À un moment donné, la Syrie a besoin de la vraie Europe et l'Europe a besoin de la Syrie. Partout où je suis allé, on m'a dit : les Italiens sont les Arabes de l'Europe. C'est peut-être vrai, nous avons un potentiel énorme que la mondialisation nous a fait oublier.

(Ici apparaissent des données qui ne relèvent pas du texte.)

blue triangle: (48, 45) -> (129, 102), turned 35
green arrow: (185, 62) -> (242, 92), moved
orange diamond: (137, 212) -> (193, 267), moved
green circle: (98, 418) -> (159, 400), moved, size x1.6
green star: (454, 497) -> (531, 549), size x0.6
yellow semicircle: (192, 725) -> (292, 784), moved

 Je suis allé en Syrie et j’ai vu un peuple qui n’abandonne pas. Je suis parti parce que je suis chrétien. Je n'ai pas peur de le dire ! La foi n’est pas seulement un sentiment intime à conserver pour soi. Elle doit rejaillir dans la vie, les relations personnelles, la culture, le travail, l'éducation et la politique. Comme on me l'a répété maintes fois : la foi d'un chrétien doit être le méridien qui traverse tous les parallèles de son existence.  Je remercie SOS Chrétiens d’Orient de m’avoir donné l'occasion de vivre cette expérience et toutes les personnes que j'ai rencontrées. A côté de la Syrie des Syriens, il y a pour moi la Syrie des Français ! J’ai trouvé ici des volontaires qui ne fuient pas leur pays mais cherchent vraiment la vérité. Malgré nos différences culturelles et incompréhensions qui en découlent, nous avons vraiment créés des liens forts. Comme le disait T. Eliot, « Dans le monde des fugitifs, celui qui prend la direction opposée aura l’air d’un déserteur. »  Cette génération qui s’engage, qui n’a pas peur de travailler, sous une chaleur torride ou un froid glacial, peut changer le monde et redonner son âme à l’Europe.